**EXERCISE PASSAGE**:
Our art fighting ageism

Ryan Brown is a junior majoring in English.

I was in my German class the other day, and in the usual gauntlet of foreign language education, my teacher was firing off questions about who in our classroom was the most of each specific adjective she had listed.

And so, in our quest to understand how to master our comparatives and superlatives, we began naming the tallest person in the class, the shortest person, the youngest person, each with greater ease as we began to grasp the concept within another language.

And then our teacher asked in German, “Who is the most beautifully dressed person?” No one answered. Following an awkward pause our teacher clearly did not understand, it dawned on me that within our generation lies an immense feeling of inadequacy to declare what is beautiful.

Clearly, we have our own ideas about preference that reflect ideologies and moral values within our individual selves, but what is it that is keeps us from declaring as a whole what is important to us as a generation, and revered enough by our standards to be called out loud by the term ‘beautiful?’

After all, we have already begun to appeal to a style that embodies a unique blend of irreverence, absurdity and extreme critique of the mainstream through our popular culture. Why can’t we legitimize what we have made for ourselves?

**DATA EXCERPTS**:
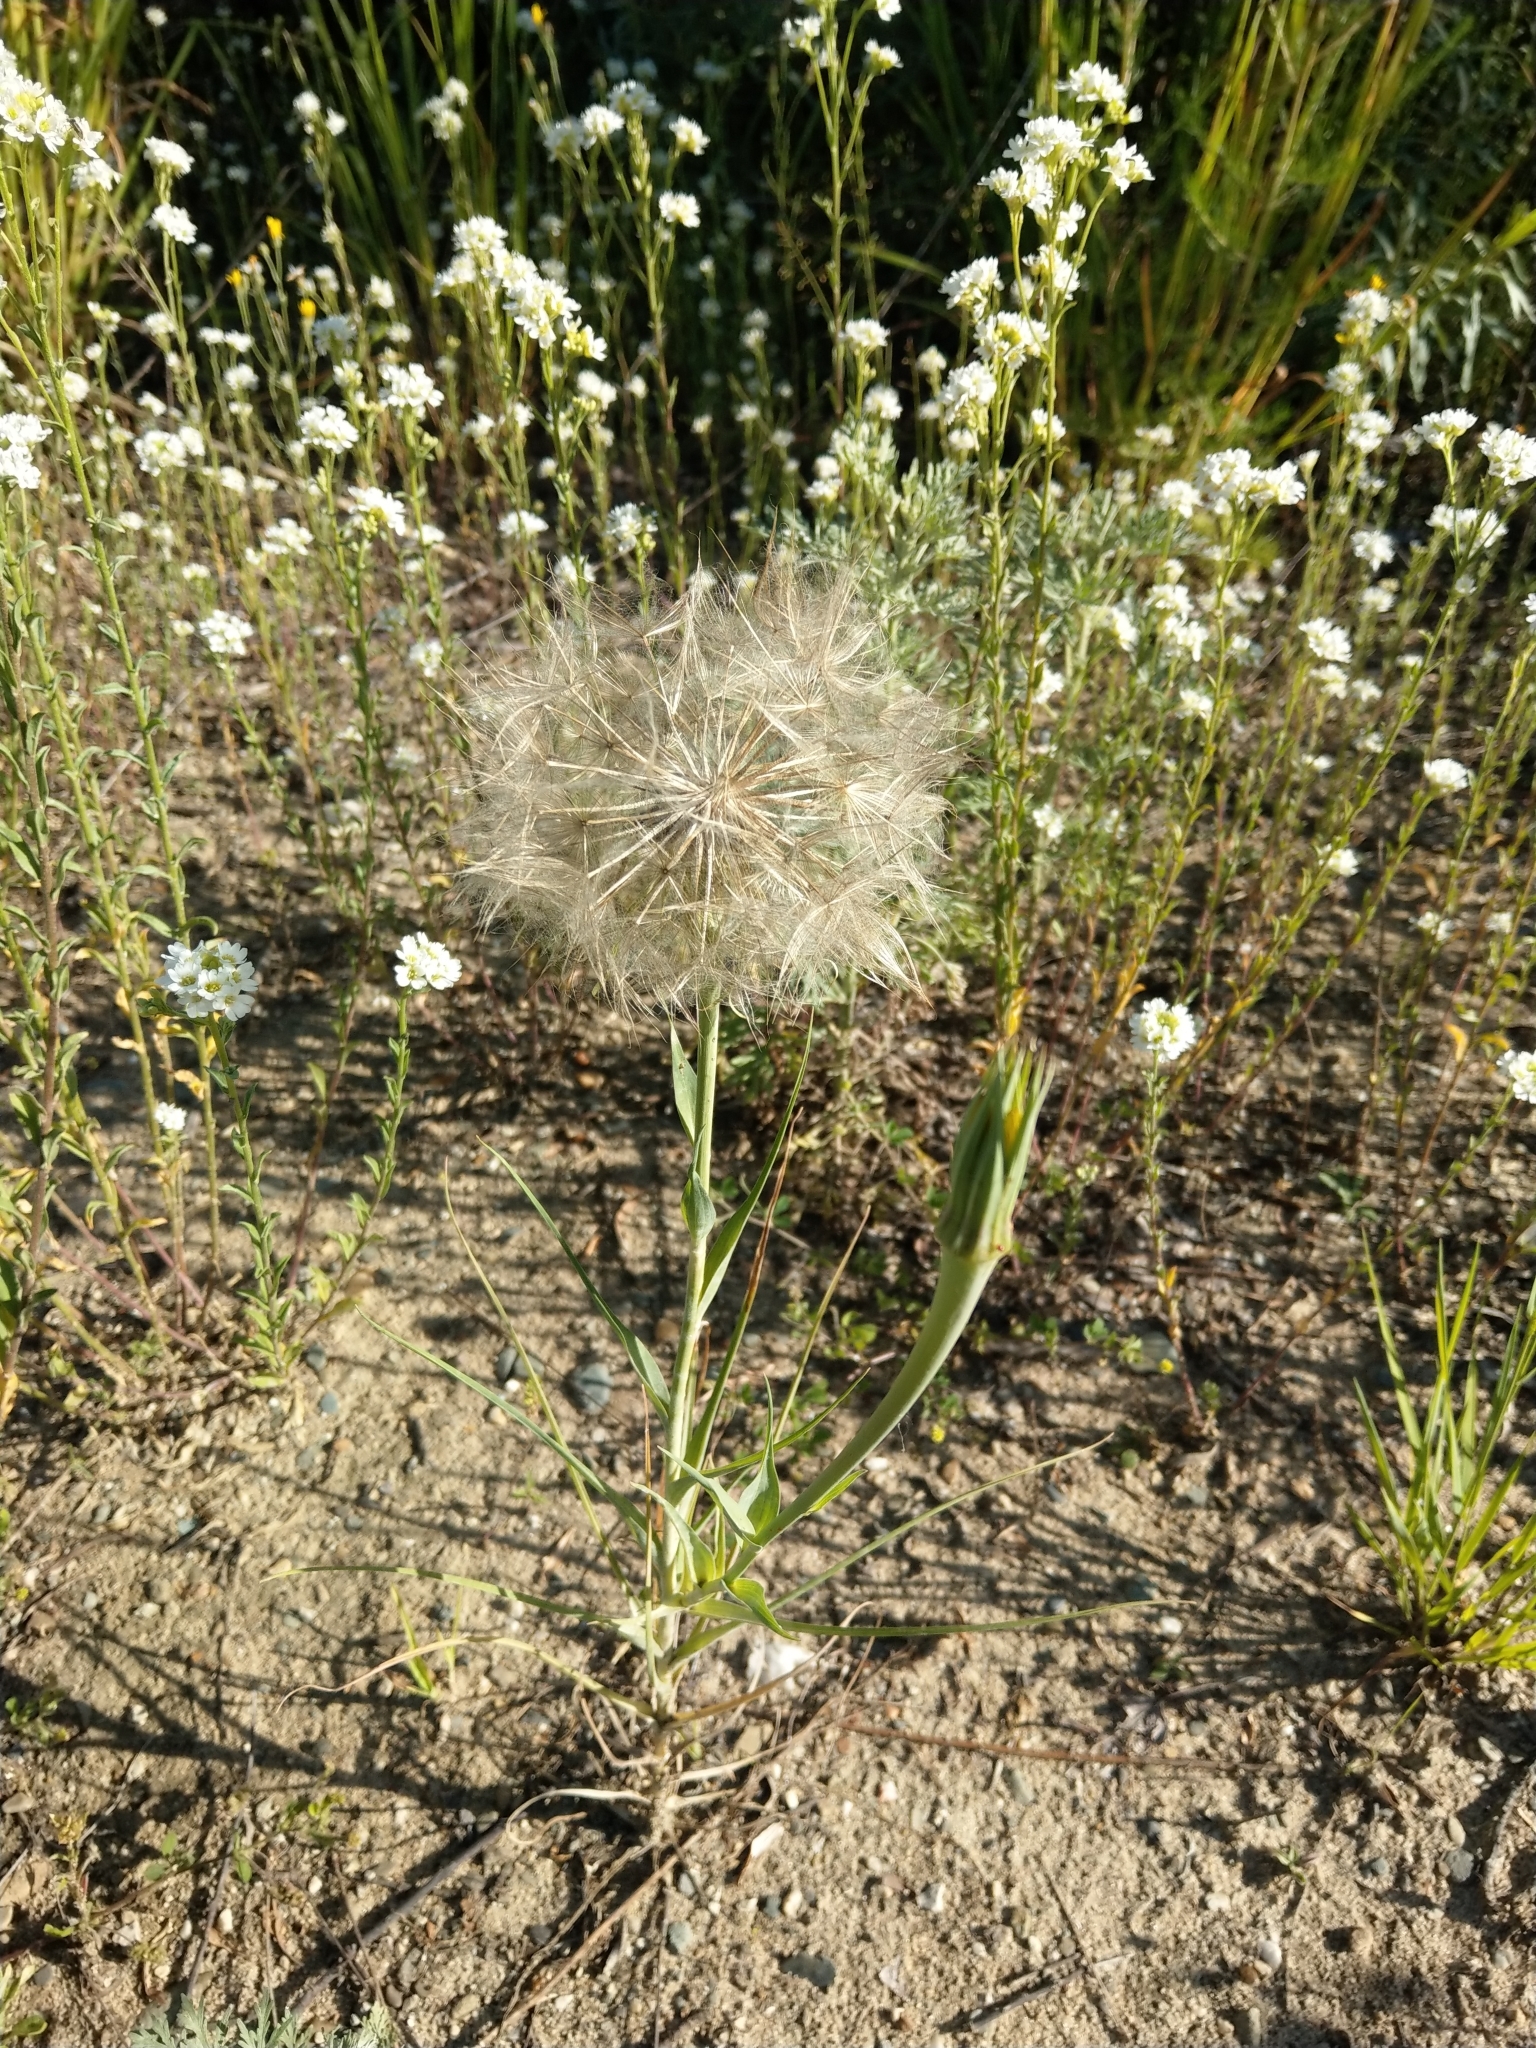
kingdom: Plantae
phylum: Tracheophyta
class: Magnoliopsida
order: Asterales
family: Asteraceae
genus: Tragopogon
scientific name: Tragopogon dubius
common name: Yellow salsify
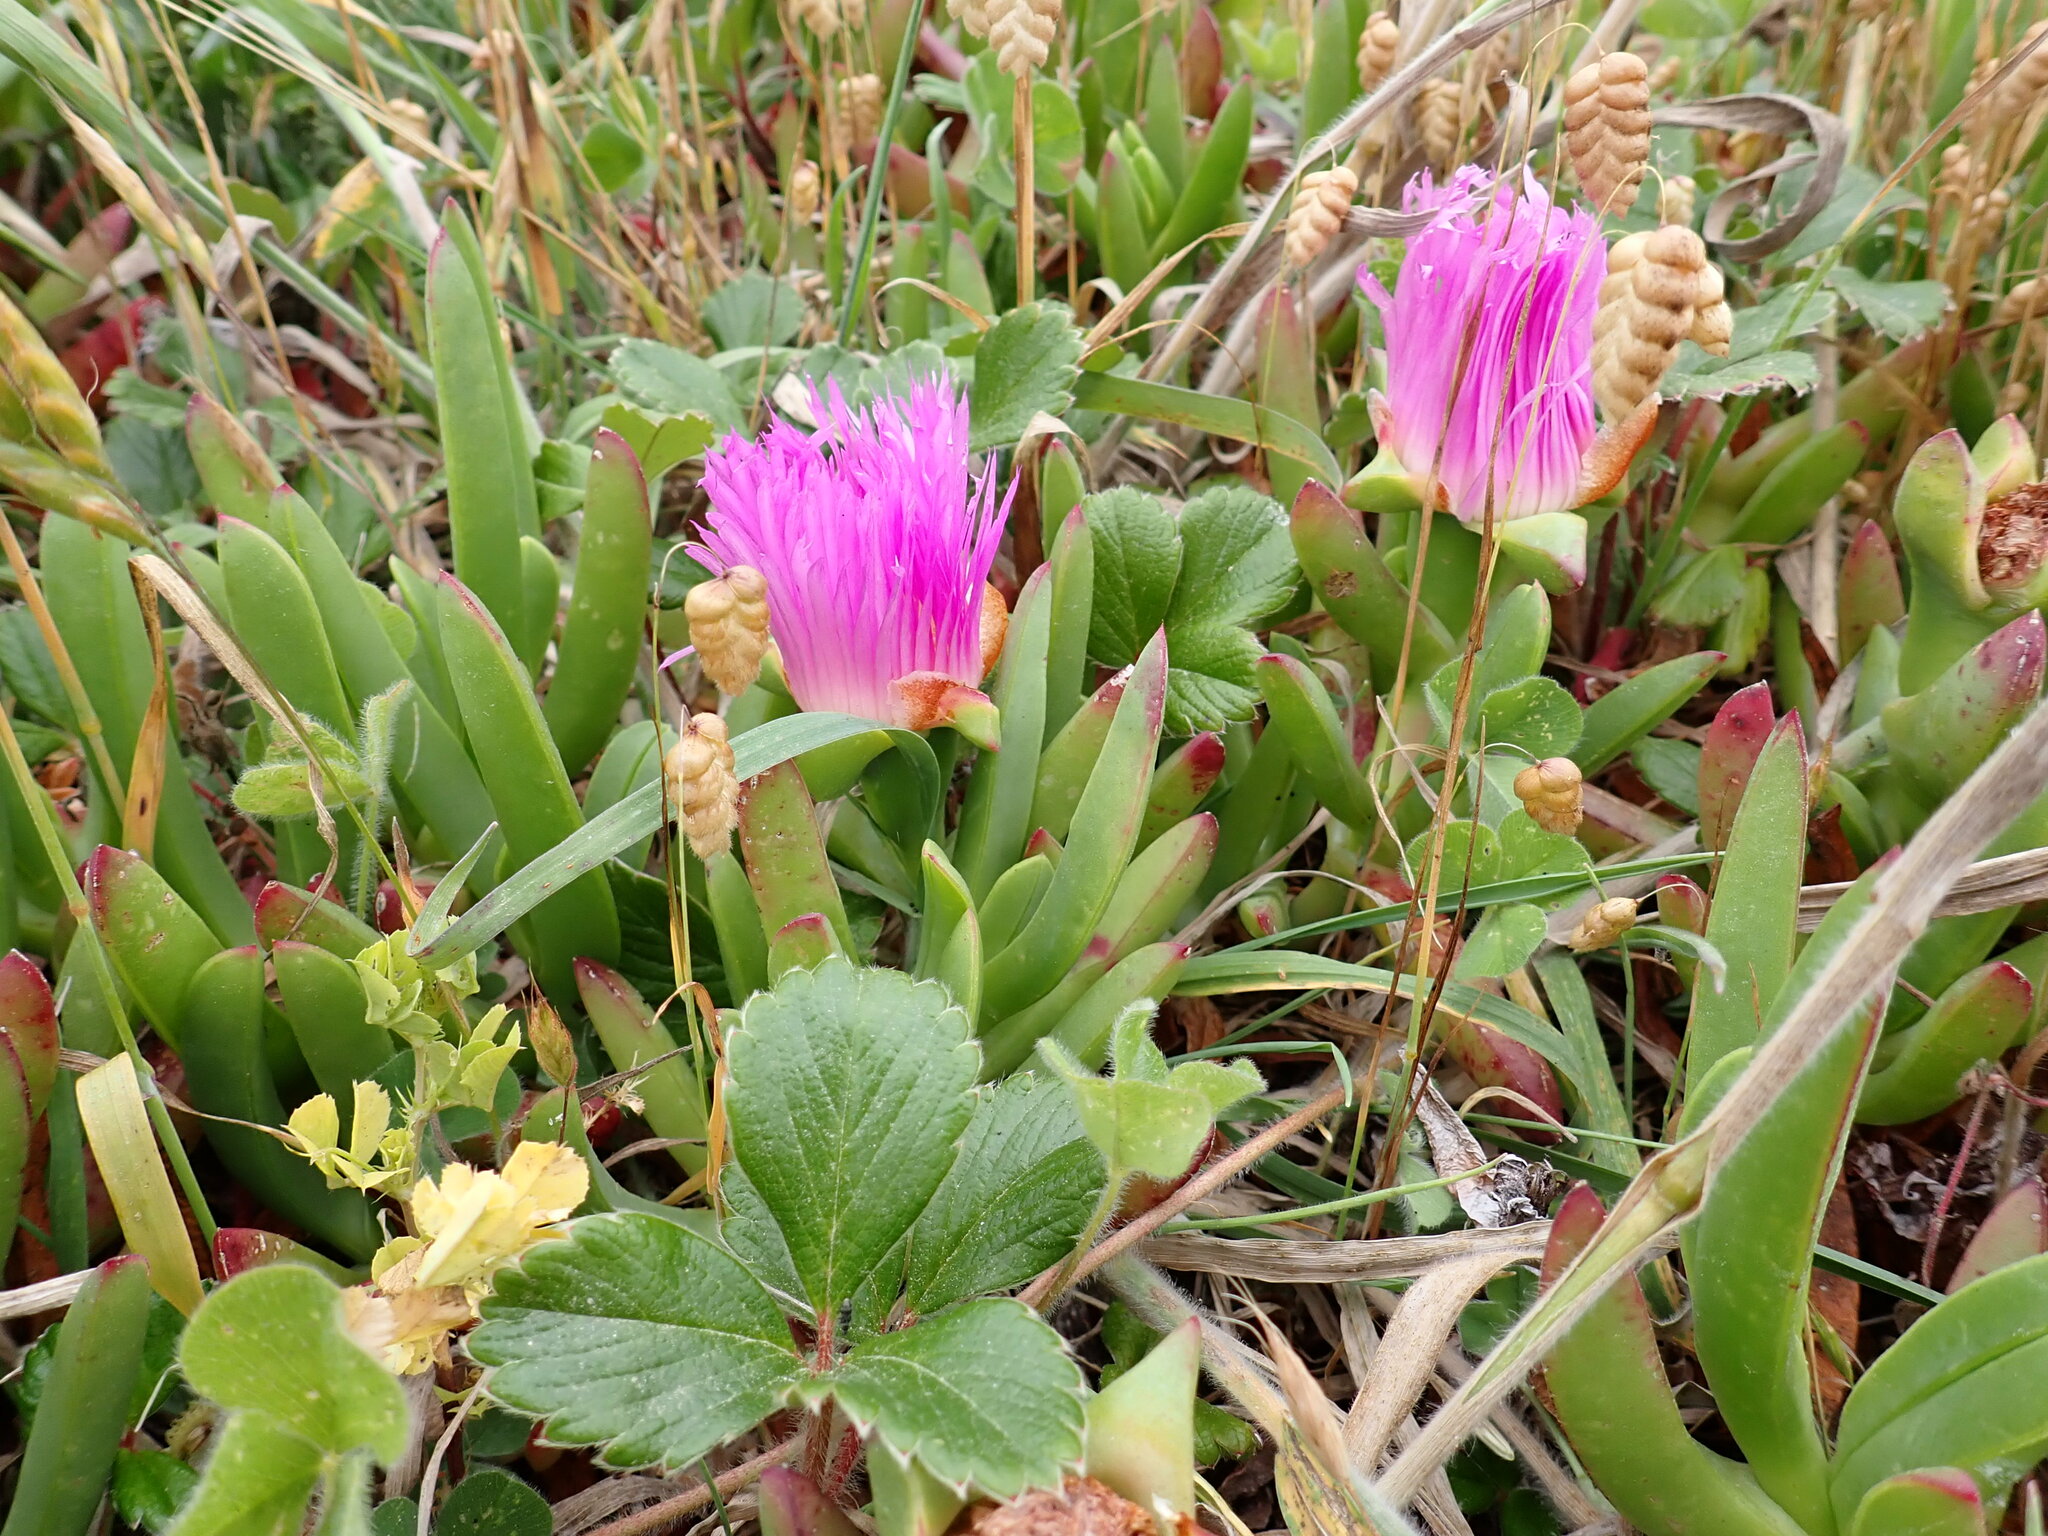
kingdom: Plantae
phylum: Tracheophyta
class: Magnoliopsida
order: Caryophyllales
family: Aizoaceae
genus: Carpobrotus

**TASK INSTRUCTIONS**:
• 1. Decide whether each statement agrees with the column about the German class. Answer yes or no, and quote the words of the column that settle it.
(a) The teacher asked about the most beautifully dressed person in German.
(b) Several students answered the question about the most beautifully dressed person.
(c) Ryan Brown is a senior majoring in English.
• 2. Write out the column about the German class from "Ryan Brown is" up to and including "within another language.".
• 3. In the column about the German class, the class names people while practicing comparatives and superlatives. List those people, up to the teacher's question about dress.

**SOLUTIONS BELOW**:
• 1.
(a) Yes: "And then our teacher asked in German, “Who is the most beautifully dressed person?”"
(b) No: "No one answered."
(c) No: "Ryan Brown is a junior majoring in English."

• 2.
Ryan Brown is a junior majoring in English.

I was in my German class the other day, and in the usual gauntlet of foreign language education, my teacher was firing off questions about who in our classroom was the most of each specific adjective she had listed.

And so, in our quest to understand how to master our comparatives and superlatives, we began naming the tallest person in the class, the shortest person, the youngest person, each with greater ease as we began to grasp the concept within another language.

• 3.
- the tallest person in the class
- the shortest person
- the youngest person